Until Reports are Filed, APR to Issue Scoring for 2014-2018
The scoring has been determined for a total of 101,577 companies, of which there were 16,855 with excellent and very good solvency.
Early this month, APR made the solvency rating service (an all-encompassing rating of a company based on the final account) available to all interested users with data from the regular annual financial reports for 2019.
The selection of the APR scoring as a solvency reference that the National Bank of Serbia will use for the carrying out of monetary operations confirms the objectivity and the credibility that the rating has in the country's financial market and shows the leading role that APR has as the economy's service, the agency said.

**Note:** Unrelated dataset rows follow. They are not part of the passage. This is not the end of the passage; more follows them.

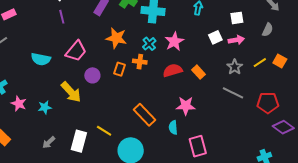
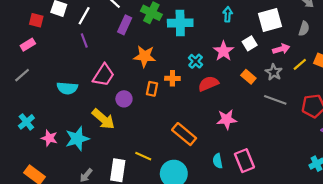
white square: (237, 18) -> (270, 20), size x1.6
pink arrow: (236, 40) -> (281, 49), moved
pink star: (174, 41) -> (224, 51), moved
cyan cross: (149, 44) -> (196, 61), moved
orange rectangle: (199, 72) -> (248, 77), moved
cyan star: (45, 107) -> (77, 139), size x1.6
cyan semicircle: (173, 127) -> (218, 161), moved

They also point out that it highlights another important role of APR as one of the participants in inciting the development of the domestic capital market.
The scoring, as the solvency rating provided by APR, has been present in the domestic market since 2007. Since May 5, 2020, the third version of this rating, adapted to modern conditions of doing business and complying with all the rules of financial analysis, has been available to users.
The agency determines the scoring applying the quantitative analysis, based on the data from the financial reports in the past five years and no less than three, taking into account the company's core activity.
Furthermore, the qualitative analysis uses up-to-date data about insolvency, potential bank account blocking, legal procedures and all other relevant information.
For companies under some kind of legal procedure (bankruptcy proceedings, liquidation, status change), those which have been insolvent for a long time, those recently founded, or those for which there are not enough data, no solvency rating is issued and the scoring takes the form of status indicators.
The limitations that the NBS has proscribed in the sense of corporate bonds it will accept in monetary operations, that is, those issued by companies with excellent and very good solvency rating given by APR, show its determination to invest in quality securities, issued by companies capable of settling their obligations, as a result of high profitability, financial stability and flexibility, the press release adds.